Differing from Singer, we built blueprints and timelines for these stories. As I checked them in today, the students explained how they’d begun posting as exposition already.

Thursday I received a friend request on ‘Book from someone named Kwadwo Watcher. A few minutes later, I received the message below.

Another character started following me on twitter. A few students’ characters are following and friending one another with plans for intertextual cross-pollination.

All signs are pointing to the probability that this will be an interesting project.

Things I Know 43 of 365: We can tell stories better

It is indeed true…I do not write at all, my not writing is taking on dimensions.

– Rainer Maria Rilke

April 19, I’ll be floating down the San Juan River in Utah with a group of high school students. It will be my third rafting trip in as many years. I can’t wait.

Last year’s trip took us down a stretch of the Colorado River. Returning to the San Juan means calmer waters and a chance to see some amazing petroglyphs.

I remember standing, staring at them two years ago.

Our river guides were explaining their pre-historic origins and importance as sacred relics to the native peoples of the areas.

“What do they mean?” I kept asking.

As seasoned as our guides were, they admitted we could never know, but only guess at the stories being depicted.

As a collector of stories, this saddened me.

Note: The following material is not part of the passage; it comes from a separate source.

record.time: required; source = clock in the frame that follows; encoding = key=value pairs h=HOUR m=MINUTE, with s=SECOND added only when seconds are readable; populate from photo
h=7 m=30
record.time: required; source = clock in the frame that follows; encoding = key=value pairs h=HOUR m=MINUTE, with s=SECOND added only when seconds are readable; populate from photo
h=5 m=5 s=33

One of my G11 students, Luna, IMed me this afternoon to share something she’s been working on as part of the Stones project my kids are collaborating on right now.

It frightened me.

My formal training and experience is in the realm of reading and telling stories linearly. I’m not talking analog versus digital. My training, the stories I’ve been told work along line from beginning to end.

What Luna created starts to push against that.

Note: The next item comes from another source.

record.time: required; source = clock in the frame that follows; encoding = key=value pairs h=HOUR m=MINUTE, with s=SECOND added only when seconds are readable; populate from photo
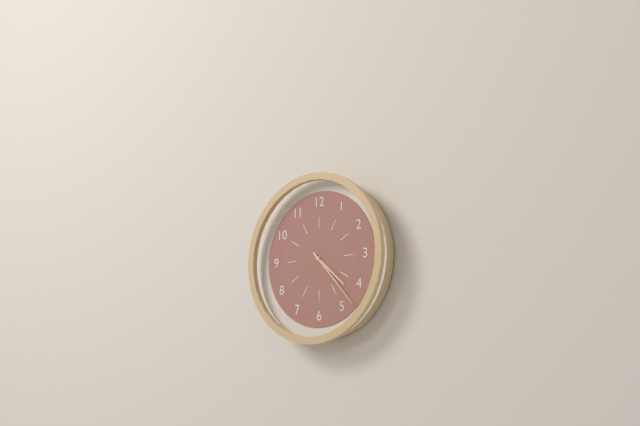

It spiraled and flowed and moved. Readers can choose where they enter the text and in what direction they move from there. It has an order and sense to it, but those elements can be freely ignored.

I’ve never taught her that. I’ve not taught any of my students that.

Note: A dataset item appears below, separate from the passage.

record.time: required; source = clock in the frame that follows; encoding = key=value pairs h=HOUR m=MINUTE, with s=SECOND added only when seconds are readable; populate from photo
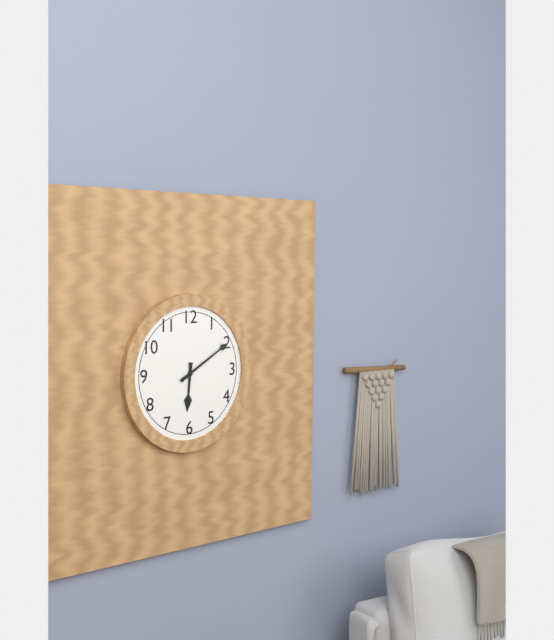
h=6 m=10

I rally against digital storytelling for the simple reason it shifts the focus from the story to the medium.

I’ll continue to do so.

Digital storytelling, at least what I’ve seen, asks keeps the standard structure, adding images and sounds.

The Anasazi, Ute, Navajo and their archaic pre-cursors understood the implications of telling a story in pictures centuries before VoiceThread or Prezi came on the scene.

In fact, they did it better. Watch most digital stories online and consider how closely they are influenced by standard narrative structure. They remain beholden.

Stare at an ancient petroglyph, though, and realize there are ways to tell and read stories that have been lost to us. That loss opens the door to their re-creation.

I’m uncertain how to do that.

I worry I don’t do enough to help my students see words, language, reading, and writing as more than just skills, but to help them see those things as art as well.

Arts programs around the nation are being reduced or cut. Unofficially, it is because they are untested subjects. I’m fortunate to work in a subject whose survival is protected by standardized testing. Unfortunately, that protection also threatens its existence as an art.

I don’t know if the tools exist to help my students tell stories outside a traditional linear narrative. As a standard point of entry, PowerPoint does much of the early work of reinforcing the idea the tales we tell must move along a thread (voice or otherwise).

I’m unsure how to prepare my students to balance the traditional linear intake and creation of stories while giving them room to play with the ideas that because this is the way they’ve always experienced stories, doesn’t mean they can’t find a better way.

I don’t know how to teach myself that either.

I do know we can teach stories better.